Skip to content

DecisionGraph BEAM Master Plan

Direction

Primary language choice: - Elixir

Runtime choice: - BEAM / OTP

Position on Gleam: - Do not use Gleam as the primary implementation language for this project. - Re-evaluate Gleam only after the Elixir platform is stable, and only for small pure libraries if it gives a clear advantage.

Why this path: - The current codebase is already strong as a deterministic reference implementation in Python. - The biggest upside from BEAM is not syntax; it is supervision, fault tolerance, concurrency, background workers, and long-running service architecture. - The smartest move is to turn DecisionGraph into a serious Elixir platform without throwing away the Python semantics too early.

[Source material]

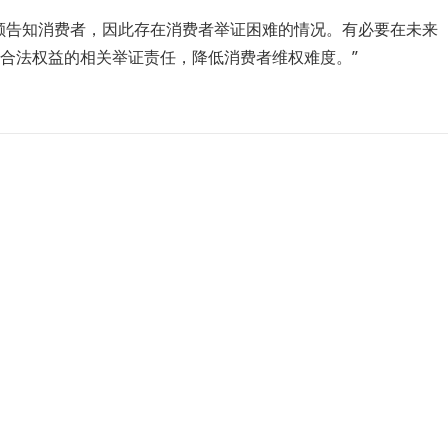
。
额告知消费者，因此存在消费者举证困难的情况。有必要在未来
合法权益的相关举证责任，降低消费者维权难度。”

[Work request A] Which runtime does the DecisionGraph plan choose?
[Work request B] Extract the passage of the DecisionGraph plan starting at "DecisionGraph BEAM Master" and ending at "a clear advantage.".
[Work request C] Rewrite the paragraph of the DecisionGraph plan that begins "Why this path:" as a short list, keeping its main facts.
The listing is separate material, apart from the DecisionGraph plan.

[Response A] BEAM / OTP.

[Response B]
DecisionGraph BEAM Master Plan

Direction

Primary language choice: - Elixir

Runtime choice: - BEAM / OTP

Position on Gleam: - Do not use Gleam as the primary implementation language for this project. - Re-evaluate Gleam only after the Elixir platform is stable, and only for small pure libraries if it gives a clear advantage.

[Response C]
- The current Python codebase is already strong as a deterministic reference implementation.
- The main benefit of BEAM is supervision, fault tolerance, concurrency, background workers, and long-running service architecture, not syntax.
- The goal is to make DecisionGraph a serious Elixir platform without discarding the Python semantics too early.